À Hénart, petite ville – fictive – du Nord, tout le monde connaît Pauline Duhez (Émilie Dequenne), une infirmière qui sillonne tous les jours les rues de la cité. Normal qu’à l’occasion des élections municipales, le docteur Berthier (André Dussollier), ancien député européen et notable bien connu, lui propose de venir sur la liste d’Agnès Dorgelle (Catherine Jacob), chef du Rassemblement National Populaire. Le plan de Berthier est le suivant : Pauline sera numéro deux derrière la blonde parisienne Dorgelle et elle fera le boulot pour celle qui doit privilégier son engagement national.
Au début, Pauline est sur un petit nuage, cela la change de son travail auprès des malades, même si elle l’aime bien. Mais très vite la machine se grippe quand elle apprend que Berthier masque un passé douteux d’activiste d’extrême-droite. Cette gêne est accentuée par le nouveau compagnon de Pauline, Stanko (Guillaume Gouix), un ami d’enfance, qui a fait partie autrefois des nervis au service de Berthier. Cela aussi, Pauline aurait préféré ne pas le savoir.

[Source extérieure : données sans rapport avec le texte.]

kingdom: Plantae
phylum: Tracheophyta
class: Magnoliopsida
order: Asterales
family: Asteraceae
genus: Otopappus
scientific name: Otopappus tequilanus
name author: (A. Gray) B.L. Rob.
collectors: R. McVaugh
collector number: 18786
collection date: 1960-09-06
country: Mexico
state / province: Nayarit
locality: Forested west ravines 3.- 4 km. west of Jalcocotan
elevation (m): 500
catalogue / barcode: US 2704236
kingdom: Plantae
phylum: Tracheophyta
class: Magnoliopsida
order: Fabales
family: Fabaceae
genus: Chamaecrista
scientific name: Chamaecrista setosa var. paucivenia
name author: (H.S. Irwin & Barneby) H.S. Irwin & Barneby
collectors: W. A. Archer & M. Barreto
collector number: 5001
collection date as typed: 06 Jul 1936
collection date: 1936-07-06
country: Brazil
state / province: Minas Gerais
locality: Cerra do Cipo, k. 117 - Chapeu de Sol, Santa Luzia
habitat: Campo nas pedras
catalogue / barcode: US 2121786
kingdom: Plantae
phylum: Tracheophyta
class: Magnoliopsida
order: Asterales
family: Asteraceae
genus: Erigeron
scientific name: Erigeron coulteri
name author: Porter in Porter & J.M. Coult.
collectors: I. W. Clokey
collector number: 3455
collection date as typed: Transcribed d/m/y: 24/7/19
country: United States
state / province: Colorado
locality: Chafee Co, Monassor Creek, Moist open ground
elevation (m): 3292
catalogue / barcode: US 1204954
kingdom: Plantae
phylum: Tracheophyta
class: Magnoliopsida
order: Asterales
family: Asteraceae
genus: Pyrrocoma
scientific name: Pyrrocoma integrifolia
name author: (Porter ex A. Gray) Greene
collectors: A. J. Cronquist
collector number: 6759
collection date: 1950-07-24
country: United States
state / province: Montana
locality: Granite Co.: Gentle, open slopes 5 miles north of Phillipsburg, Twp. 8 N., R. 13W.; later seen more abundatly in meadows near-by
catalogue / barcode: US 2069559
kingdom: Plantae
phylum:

Donc, ce qui ne devait être qu’une formalité, une marche facile vers la victoire, s’annonce plus compliqué. Les cadavres sortent des placards et Agnès Dorgelle, qui veut faire oublier les déclarations tonitruantes de son père sur les juifs, les arabes et les « apatrides », a bien du mal à gommer le passé sulfureux de ses principaux collaborateurs. Mais elle y arrivera.
La réussite de « Chez nous » tient à la ligne du réalisateur : il suggère sans démontrer, il tente d’expliquer mais jamais n’affirme de manière péremptoire. Il filme les coulisses dans cette fiction, il donne une sorte de profondeur de champ à un mouvement au fond assez opaque. S’il prend parti, c’est pour la transparence. Lucas Belvaux aime le Nord. « Cette campagne est belle, dit-il, belle à l’aube, quand elle est bleue, à midi quand elle est verte, belle encore le soir quand les villes l’illuminent ». Il ajoute qu’elle est triste quand les hommes la couvrent de zones commerciales. Et tout cela est dans son film avec les aubes et les crépuscules magiques mais aussi les échangeurs d’autoroutes sans âme, les rangées de maisons proprettes où l’on se sent en sécurité, « chez nous », mais aussi les barres d’HLM ouvertes aux quatre vents, chez eux… Un beau pays meurtri et en colère.